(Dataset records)
▶

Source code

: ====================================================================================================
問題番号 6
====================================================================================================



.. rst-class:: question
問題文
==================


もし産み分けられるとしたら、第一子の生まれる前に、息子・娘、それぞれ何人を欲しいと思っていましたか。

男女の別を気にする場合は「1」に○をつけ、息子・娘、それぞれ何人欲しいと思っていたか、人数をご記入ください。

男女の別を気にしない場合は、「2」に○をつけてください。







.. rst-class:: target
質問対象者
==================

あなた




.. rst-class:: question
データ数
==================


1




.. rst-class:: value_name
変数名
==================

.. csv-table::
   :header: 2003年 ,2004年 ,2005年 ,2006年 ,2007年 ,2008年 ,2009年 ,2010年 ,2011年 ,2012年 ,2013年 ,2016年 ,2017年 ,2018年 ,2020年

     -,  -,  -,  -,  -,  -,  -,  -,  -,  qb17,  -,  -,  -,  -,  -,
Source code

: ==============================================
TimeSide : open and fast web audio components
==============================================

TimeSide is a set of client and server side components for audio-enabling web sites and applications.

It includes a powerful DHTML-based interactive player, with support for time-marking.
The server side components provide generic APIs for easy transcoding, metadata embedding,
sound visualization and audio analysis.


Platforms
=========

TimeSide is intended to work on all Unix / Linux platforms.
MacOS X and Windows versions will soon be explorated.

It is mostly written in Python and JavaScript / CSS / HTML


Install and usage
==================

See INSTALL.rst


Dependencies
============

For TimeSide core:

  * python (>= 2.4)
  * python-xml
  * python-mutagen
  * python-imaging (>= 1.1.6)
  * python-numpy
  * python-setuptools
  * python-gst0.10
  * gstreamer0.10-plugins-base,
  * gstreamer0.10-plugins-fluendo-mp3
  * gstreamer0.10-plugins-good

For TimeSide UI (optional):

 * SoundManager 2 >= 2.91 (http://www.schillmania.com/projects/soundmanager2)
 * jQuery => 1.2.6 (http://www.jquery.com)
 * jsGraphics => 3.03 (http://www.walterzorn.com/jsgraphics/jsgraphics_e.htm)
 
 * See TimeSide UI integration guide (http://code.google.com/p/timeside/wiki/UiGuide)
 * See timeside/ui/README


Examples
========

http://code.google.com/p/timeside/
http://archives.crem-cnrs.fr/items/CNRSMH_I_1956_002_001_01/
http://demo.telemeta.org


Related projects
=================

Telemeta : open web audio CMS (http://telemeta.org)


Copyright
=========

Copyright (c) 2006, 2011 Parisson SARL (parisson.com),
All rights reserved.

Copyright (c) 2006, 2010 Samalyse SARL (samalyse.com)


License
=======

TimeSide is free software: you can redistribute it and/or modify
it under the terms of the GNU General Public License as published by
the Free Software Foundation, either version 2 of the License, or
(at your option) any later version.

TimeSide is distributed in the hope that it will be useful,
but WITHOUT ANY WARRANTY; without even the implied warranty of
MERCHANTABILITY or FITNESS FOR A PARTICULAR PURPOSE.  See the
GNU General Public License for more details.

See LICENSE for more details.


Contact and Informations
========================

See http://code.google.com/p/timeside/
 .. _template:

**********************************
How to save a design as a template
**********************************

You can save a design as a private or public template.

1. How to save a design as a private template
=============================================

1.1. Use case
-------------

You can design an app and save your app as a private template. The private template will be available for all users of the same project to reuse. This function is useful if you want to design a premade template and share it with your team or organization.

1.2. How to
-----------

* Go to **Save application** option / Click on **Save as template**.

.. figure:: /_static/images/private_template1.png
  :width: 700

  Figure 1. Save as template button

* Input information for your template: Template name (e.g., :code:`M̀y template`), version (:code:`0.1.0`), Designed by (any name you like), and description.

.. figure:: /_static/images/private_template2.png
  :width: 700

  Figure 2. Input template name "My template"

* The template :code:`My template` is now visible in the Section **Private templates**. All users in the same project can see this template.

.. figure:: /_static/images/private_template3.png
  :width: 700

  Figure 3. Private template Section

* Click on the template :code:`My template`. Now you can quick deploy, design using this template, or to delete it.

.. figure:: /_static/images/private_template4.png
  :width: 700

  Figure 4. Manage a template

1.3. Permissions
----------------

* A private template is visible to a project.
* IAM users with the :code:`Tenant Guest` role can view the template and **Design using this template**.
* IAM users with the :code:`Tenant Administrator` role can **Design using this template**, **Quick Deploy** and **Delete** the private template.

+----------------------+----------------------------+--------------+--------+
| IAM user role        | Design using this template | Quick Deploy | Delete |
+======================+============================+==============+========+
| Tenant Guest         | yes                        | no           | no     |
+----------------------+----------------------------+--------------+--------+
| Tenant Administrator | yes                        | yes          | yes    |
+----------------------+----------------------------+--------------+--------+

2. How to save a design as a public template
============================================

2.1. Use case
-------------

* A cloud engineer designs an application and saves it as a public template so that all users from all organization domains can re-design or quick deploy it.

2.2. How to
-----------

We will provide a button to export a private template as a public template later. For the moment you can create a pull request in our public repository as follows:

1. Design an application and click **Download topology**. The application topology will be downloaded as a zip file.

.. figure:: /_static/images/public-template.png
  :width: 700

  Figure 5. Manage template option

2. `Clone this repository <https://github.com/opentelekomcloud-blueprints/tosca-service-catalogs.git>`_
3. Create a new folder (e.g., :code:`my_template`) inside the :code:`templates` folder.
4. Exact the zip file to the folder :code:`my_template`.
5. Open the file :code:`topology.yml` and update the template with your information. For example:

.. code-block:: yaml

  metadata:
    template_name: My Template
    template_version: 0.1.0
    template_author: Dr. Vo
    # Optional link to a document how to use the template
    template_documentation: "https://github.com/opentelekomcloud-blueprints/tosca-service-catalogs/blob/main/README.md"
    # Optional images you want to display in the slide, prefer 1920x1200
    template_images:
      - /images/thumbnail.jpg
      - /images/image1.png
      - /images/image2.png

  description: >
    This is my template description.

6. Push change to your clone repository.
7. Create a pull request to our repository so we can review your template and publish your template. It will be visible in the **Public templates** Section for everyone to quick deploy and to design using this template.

◀

Request:
Check each line above for the string "pull" and show the ones that have it.

Solved problem:
We will provide a button to export a private template as a public template later. For the moment you can create a pull request in our public repository as follows:
7. Create a pull request to our repository so we can review your template and publish your template. It will be visible in the **Public templates** Section for everyone to quick deploy and to design using this template.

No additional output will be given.